(Task brief) Please copy, character for character, each line from the beginning of the listing to the line containing "[195,536,248,550] harming ->", including both.

(Exercise material)
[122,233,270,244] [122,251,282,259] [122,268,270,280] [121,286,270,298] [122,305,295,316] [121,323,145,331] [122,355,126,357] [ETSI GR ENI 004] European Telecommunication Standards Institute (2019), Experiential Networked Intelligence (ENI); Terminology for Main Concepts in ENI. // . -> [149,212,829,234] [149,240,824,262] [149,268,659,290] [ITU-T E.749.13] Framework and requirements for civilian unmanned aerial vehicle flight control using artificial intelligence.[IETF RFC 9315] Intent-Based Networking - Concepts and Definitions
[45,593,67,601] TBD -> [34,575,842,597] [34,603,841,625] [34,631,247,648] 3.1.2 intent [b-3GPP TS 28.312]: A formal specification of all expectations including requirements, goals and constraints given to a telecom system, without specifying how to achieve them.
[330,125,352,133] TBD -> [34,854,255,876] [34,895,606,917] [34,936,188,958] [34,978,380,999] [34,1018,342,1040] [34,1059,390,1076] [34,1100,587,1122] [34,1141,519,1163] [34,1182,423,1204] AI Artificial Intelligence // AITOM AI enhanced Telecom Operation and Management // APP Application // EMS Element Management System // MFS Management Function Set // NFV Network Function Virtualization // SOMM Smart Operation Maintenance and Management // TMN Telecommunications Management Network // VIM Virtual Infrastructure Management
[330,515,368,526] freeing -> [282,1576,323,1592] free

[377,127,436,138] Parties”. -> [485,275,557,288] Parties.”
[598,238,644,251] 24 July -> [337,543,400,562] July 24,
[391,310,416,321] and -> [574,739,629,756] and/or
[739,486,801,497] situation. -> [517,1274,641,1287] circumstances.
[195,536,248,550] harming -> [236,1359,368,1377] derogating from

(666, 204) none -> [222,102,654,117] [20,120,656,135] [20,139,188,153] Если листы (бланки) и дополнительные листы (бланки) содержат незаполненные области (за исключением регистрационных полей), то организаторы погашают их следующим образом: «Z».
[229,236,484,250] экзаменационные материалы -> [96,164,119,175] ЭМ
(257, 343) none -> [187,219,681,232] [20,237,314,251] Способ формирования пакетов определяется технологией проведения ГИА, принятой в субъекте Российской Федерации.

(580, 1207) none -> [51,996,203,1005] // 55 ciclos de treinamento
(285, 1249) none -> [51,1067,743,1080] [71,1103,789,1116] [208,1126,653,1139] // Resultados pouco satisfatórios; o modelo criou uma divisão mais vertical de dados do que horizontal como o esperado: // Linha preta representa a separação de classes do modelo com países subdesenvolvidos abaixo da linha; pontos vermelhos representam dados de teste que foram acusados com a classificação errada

(Response for this exercise)
[122,233,270,244] [122,251,282,259] [122,268,270,280] [121,286,270,298] [122,305,295,316] [121,323,145,331] [122,355,126,357] [ETSI GR ENI 004] European Telecommunication Standards Institute (2019), Experiential Networked Intelligence (ENI); Terminology for Main Concepts in ENI. // . -> [149,212,829,234] [149,240,824,262] [149,268,659,290] [ITU-T E.749.13] Framework and requirements for civilian unmanned aerial vehicle flight control using artificial intelligence.[IETF RFC 9315] Intent-Based Networking - Concepts and Definitions
[45,593,67,601] TBD -> [34,575,842,597] [34,603,841,625] [34,631,247,648] 3.1.2 intent [b-3GPP TS 28.312]: A formal specification of all expectations including requirements, goals and constraints given to a telecom system, without specifying how to achieve them.
[330,125,352,133] TBD -> [34,854,255,876] [34,895,606,917] [34,936,188,958] [34,978,380,999] [34,1018,342,1040] [34,1059,390,1076] [34,1100,587,1122] [34,1141,519,1163] [34,1182,423,1204] AI Artificial Intelligence // AITOM AI enhanced Telecom Operation and Management // APP Application // EMS Element Management System // MFS Management Function Set // NFV Network Function Virtualization // SOMM Smart Operation Maintenance and Management // TMN Telecommunications Management Network // VIM Virtual Infrastructure Management
[330,515,368,526] freeing -> [282,1576,323,1592] free

[377,127,436,138] Parties”. -> [485,275,557,288] Parties.”
[598,238,644,251] 24 July -> [337,543,400,562] July 24,
[391,310,416,321] and -> [574,739,629,756] and/or
[739,486,801,497] situation. -> [517,1274,641,1287] circumstances.
[195,536,248,550] harming -> [236,1359,368,1377] derogating from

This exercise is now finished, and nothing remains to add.